Decimus Magnus Ausonius Biography | Poet
Decimus Magnus Ausonius, (c. 310-395), Roman poet and rhetorician, was born at Burdigala [Bordeaux]. He received an excellent education, especially in grammar and rhetoric, but confesses that his progress in Greek was unsatisfactory. Having completed his studies, he practised for some time as an advocate, but his inclination lay in the direction of teaching. He set up (in 334) a school of rhetoric in his native place, which was largely attended, his most famous pupil being Paulinus, afterwards bishop of Nola. After thirty years of this work, he was summoned by Valentinian to the imperial court, to undertake the education of Gratian, the heir-apparent. The prince always entertained the greatest regard for his tutor, and after his accession bestowed upon him the highest titles and honours, culminating in the consulship (379). After the murder of Gratian (383), Ausonius retired to his estates near Burdigala. He appears to have been a (not very enthusiastic) convert to Christianity. He died about 395.

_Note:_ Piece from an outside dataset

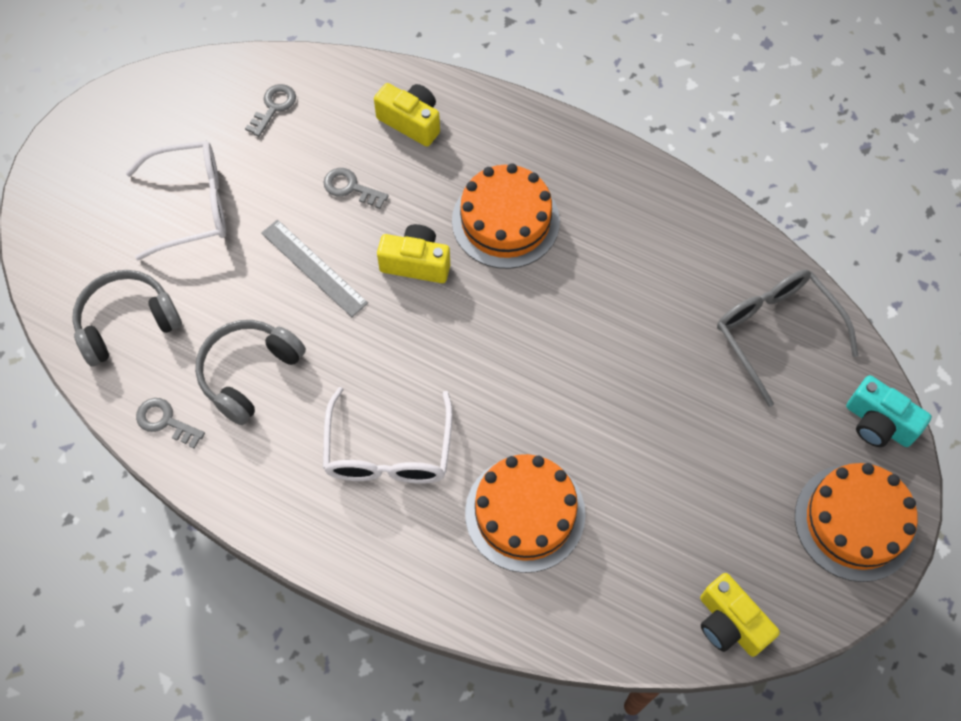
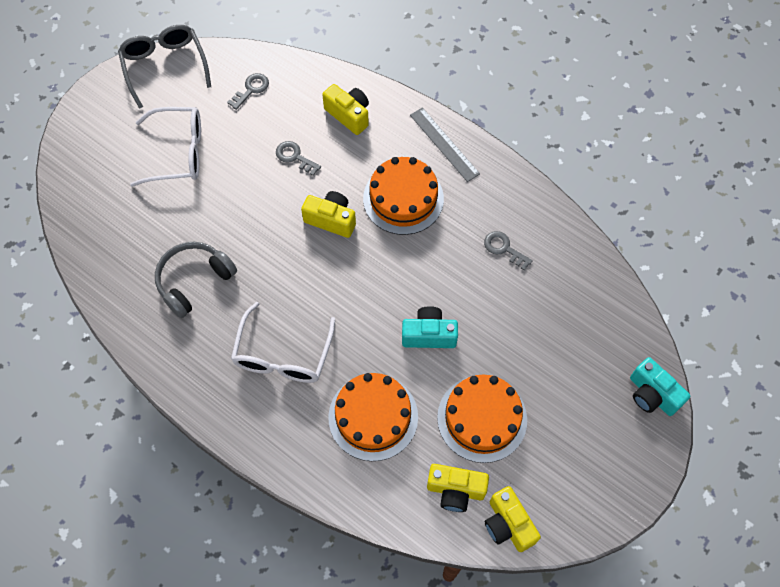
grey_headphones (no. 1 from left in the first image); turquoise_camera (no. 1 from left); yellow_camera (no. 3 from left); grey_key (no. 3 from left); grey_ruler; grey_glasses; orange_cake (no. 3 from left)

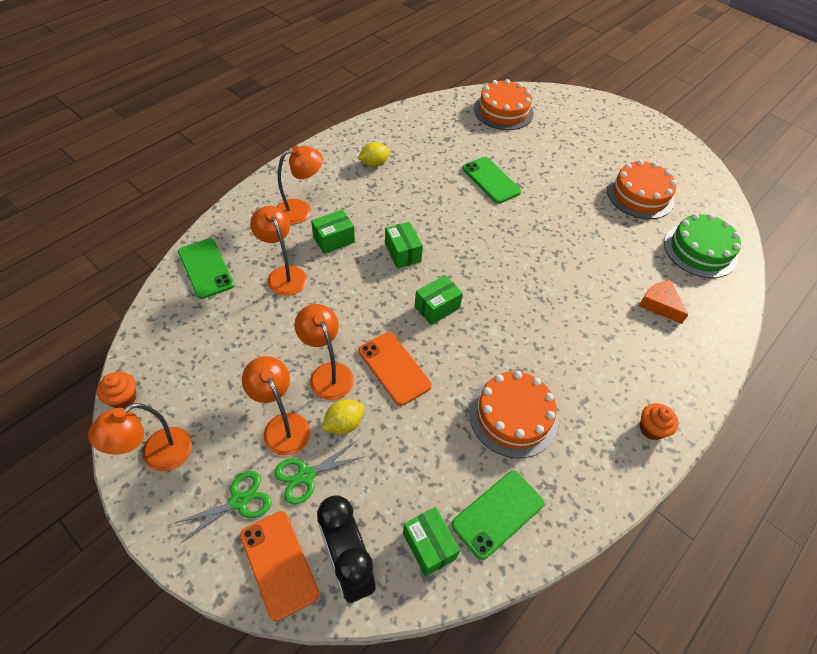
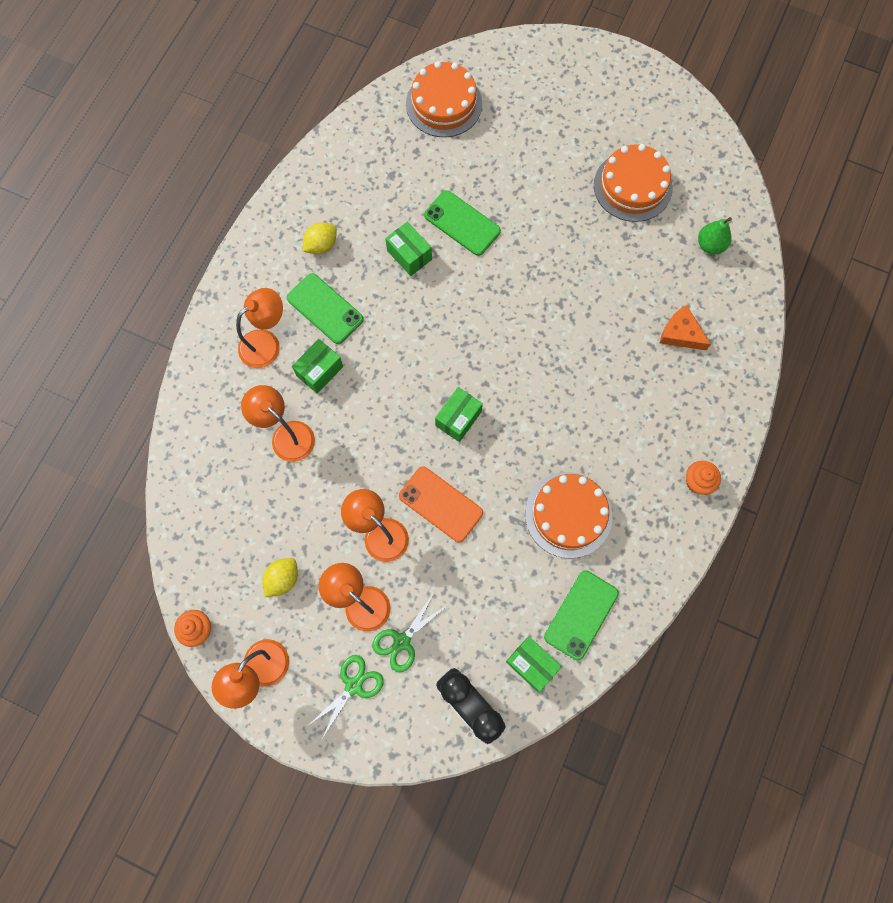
orange_phone (no. 1 from left in the first image); green_phone (no. 1 from left); yellow_lemon (no. 1 from left); green_box (no. 2 from left); green_pear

His most important extant works are: in prose, Gratiarum Actio, an address of thanks to Gratian for his elevation to the consulship; Periochae, summaries of the books of the Iliad and Odyssey; and one or two epistolae; in verse, Epigrammata, including several free translations from the Greek Anthology; 936Ephemeris, the occupations of a day; Parentalia and Commemoratio Professorum Burdigalensium, on deceased relatives and literary friends; Epitaphia, chiefly on the Trojan heroes; Caesares, memorial verses on the Roman emperors from Julius Caesar to Elagabalus; Ordo Nobilium Urbium, short poems on famous cities; Ludus Septem Sapientum, speeches delivered by the Seven Sages of Greece; Idyllia, of which the best-known are the Mosella, a descriptive poem on the Moselle, and the infamous Cento Nuptialis. We may also mention Cupido Cruciatus, Cupid on the cross; Technopaegion, a literary trifle consisting of a collection of verses ending in monosyllables; Eclogarum Liber, on astronomical and astrological subjects; Epistolae, including letters to Paulinus and Symmachus; lastly, Praefatiunculae, three poetical epistles, one to the emperor Theodosius. Ausonius was rather a man of letters than a poet; his wide reading supplied him with material for a great variety of subjects, but his works exhibit no traces of a true poetic spirit; even his versification, though ingenious, is frequently defective.